■ **DIRECTIONS FOR THIS TASK**:
Return every line of the listing below unchanged.
# # # #
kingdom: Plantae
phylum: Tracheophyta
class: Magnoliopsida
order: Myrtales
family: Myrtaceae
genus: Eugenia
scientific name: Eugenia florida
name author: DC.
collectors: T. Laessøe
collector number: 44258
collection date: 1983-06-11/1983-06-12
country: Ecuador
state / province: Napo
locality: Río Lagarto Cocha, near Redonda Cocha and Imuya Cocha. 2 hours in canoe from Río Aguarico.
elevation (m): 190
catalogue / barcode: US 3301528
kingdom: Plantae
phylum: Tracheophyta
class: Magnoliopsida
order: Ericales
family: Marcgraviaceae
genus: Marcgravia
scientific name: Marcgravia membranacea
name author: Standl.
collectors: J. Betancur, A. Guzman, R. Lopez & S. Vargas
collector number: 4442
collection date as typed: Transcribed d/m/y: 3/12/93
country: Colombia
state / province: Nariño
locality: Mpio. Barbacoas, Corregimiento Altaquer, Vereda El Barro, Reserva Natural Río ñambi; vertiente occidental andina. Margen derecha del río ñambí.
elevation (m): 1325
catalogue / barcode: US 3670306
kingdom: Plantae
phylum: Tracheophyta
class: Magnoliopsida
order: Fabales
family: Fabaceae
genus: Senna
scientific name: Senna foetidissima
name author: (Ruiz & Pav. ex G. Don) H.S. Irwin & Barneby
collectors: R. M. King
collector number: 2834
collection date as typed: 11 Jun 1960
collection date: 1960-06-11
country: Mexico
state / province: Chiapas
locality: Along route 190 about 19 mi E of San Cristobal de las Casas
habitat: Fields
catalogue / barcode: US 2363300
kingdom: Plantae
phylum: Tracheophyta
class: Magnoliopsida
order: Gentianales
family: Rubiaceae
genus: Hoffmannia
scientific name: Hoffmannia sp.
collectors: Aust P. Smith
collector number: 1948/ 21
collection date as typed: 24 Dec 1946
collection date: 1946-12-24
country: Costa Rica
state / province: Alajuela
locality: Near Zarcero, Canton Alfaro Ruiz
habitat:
# # # #
■ **EXPECTED ANSWER**:
kingdom: Plantae
phylum: Tracheophyta
class: Magnoliopsida
order: Myrtales
family: Myrtaceae
genus: Eugenia
scientific name: Eugenia florida
name author: DC.
collectors: T. Laessøe
collector number: 44258
collection date: 1983-06-11/1983-06-12
country: Ecuador
state / province: Napo
locality: Río Lagarto Cocha, near Redonda Cocha and Imuya Cocha. 2 hours in canoe from Río Aguarico.
elevation (m): 190
catalogue / barcode: US 3301528
kingdom: Plantae
phylum: Tracheophyta
class: Magnoliopsida
order: Ericales
family: Marcgraviaceae
genus: Marcgravia
scientific name: Marcgravia membranacea
name author: Standl.
collectors: J. Betancur, A. Guzman, R. Lopez & S. Vargas
collector number: 4442
collection date as typed: Transcribed d/m/y: 3/12/93
country: Colombia
state / province: Nariño
locality: Mpio. Barbacoas, Corregimiento Altaquer, Vereda El Barro, Reserva Natural Río ñambi; vertiente occidental andina. Margen derecha del río ñambí.
elevation (m): 1325
catalogue / barcode: US 3670306
kingdom: Plantae
phylum: Tracheophyta
class: Magnoliopsida
order: Fabales
family: Fabaceae
genus: Senna
scientific name: Senna foetidissima
name author: (Ruiz & Pav. ex G. Don) H.S. Irwin & Barneby
collectors: R. M. King
collector number: 2834
collection date as typed: 11 Jun 1960
collection date: 1960-06-11
country: Mexico
state / province: Chiapas
locality: Along route 190 about 19 mi E of San Cristobal de las Casas
habitat: Fields
catalogue / barcode: US 2363300
kingdom: Plantae
phylum: Tracheophyta
class: Magnoliopsida
order: Gentianales
family: Rubiaceae
genus: Hoffmannia
scientific name: Hoffmannia sp.
collectors: Aust P. Smith
collector number: 1948/ 21
collection date as typed: 24 Dec 1946
collection date: 1946-12-24
country: Costa Rica
state / province: Alajuela
locality: Near Zarcero, Canton Alfaro Ruiz
habitat:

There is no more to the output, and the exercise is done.